3. Formulate an EV Action Plan
The Government should formulate an EV Action Plan to set out a policy vision and its targets. The EV Action Plan should address:
The stage-wise development and construction of charging infrastructure to meet projected growing needs for the public transport and commercial vehicles
Financial subsidies to close the capital gap for purchasing new energy vehicles
Engagement of stakeholders
Ease approval process for installing charging infrastructure
Improve trial design
4. Establish Short/Medium & Long term Objectives
“Reduction” – establish a measurable air pollution and CO2 reduction target in terms of emission per passenger or VKMT
Prioritise the adoption of e-buses along routes/districts that bear the heaviest burden of roadside pollution and where health data would demonstrate highest incidents of air-pollution induced illness/hospitalization among children and elderly
Establish a clear charging infrastructure development goal for CV and P
“Transition” – quick adoption of hybrid technology before total EV solution arrives
“Elimination” – establish a deadline when no conventional CV and PT vehicles are allowed to be registeredThe Roadmap should outline a measurable goal to phase out conventional diesel commercial vehicles and ultimately to achieve a zero-emission vehicular fleet.

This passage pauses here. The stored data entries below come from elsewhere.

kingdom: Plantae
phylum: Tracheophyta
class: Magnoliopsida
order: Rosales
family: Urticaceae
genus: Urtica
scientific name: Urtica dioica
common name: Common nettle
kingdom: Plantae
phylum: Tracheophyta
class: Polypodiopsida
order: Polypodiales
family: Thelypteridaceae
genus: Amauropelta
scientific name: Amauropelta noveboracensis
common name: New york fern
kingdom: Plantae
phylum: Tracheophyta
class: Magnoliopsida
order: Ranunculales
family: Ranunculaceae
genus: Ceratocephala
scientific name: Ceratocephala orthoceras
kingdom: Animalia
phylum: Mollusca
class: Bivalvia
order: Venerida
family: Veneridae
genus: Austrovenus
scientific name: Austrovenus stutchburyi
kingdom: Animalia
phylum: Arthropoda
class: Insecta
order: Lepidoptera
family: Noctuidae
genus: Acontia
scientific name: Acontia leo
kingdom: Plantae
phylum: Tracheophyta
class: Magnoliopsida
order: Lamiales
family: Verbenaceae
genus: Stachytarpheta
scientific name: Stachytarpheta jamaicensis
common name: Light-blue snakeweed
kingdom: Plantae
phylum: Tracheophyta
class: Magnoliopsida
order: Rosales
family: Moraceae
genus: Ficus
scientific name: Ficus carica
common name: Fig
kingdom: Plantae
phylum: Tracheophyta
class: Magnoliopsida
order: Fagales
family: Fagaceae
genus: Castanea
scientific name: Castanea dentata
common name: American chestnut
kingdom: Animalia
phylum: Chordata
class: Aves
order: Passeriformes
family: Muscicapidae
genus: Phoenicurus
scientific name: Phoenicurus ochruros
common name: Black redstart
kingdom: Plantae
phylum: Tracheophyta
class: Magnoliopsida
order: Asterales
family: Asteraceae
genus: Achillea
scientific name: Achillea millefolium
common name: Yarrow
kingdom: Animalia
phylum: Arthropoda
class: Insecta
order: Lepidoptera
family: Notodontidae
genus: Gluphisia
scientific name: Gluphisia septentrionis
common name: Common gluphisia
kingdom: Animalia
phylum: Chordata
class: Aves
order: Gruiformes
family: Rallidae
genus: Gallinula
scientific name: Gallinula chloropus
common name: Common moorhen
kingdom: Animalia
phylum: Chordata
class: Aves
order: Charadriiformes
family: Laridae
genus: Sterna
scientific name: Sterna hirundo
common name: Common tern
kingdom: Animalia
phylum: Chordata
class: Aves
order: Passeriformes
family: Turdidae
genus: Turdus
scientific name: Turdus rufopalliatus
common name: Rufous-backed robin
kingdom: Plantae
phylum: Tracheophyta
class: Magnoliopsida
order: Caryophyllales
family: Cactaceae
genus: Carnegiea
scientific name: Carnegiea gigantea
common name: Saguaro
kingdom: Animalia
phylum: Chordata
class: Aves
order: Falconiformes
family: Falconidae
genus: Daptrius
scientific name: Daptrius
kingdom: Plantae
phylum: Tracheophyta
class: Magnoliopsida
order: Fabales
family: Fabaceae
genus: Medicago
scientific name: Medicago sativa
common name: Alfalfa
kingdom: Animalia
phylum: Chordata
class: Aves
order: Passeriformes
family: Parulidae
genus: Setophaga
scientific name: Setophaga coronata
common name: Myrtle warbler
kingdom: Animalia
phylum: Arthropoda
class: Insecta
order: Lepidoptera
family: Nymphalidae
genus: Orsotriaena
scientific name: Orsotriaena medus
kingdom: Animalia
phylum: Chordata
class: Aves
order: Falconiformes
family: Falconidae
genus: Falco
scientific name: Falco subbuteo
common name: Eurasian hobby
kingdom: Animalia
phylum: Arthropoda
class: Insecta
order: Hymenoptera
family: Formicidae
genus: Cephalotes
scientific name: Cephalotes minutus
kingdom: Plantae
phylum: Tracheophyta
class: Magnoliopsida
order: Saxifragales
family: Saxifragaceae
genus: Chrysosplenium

Taking reference from regional counterparts, Singapore aims to have all vehicles run on cleaner energy by 2040, Tokyo aims to have 300 zero emission buses by 2030, and Seoul aims to have 3,000 electric buses (40% of total) by 2025.
Study shows that Heavy Duty Diesel Vehicles (HDDV, the buses and trucks) and Light Duty Gasoline Vehicles (LDGV, the taxis and minibuses) account for over 40% of respiratory mortality and lung cancer among population in Hong Kong due to Nitrogen Oxides (NOx) emission.
Xingcheng Lu, Teng Yao, Ying Li, Jimmy C.H. Fung, Alexis K.H. Lau, Source apportionment and health effect of NOx over the Pearl River Delta region in southern China, Environmental Pollution, Volume 212, 2016, Pages 135-146, ISSN 0269-7491, https://doi.org/10.1016/j.envpol.2016.01.056 (2016)
 Since established in 2009, the Steering Committee is delegated with the objective to recommend a strategy complementary with specific measures to promote the use of electric vehicles in Hong Kong.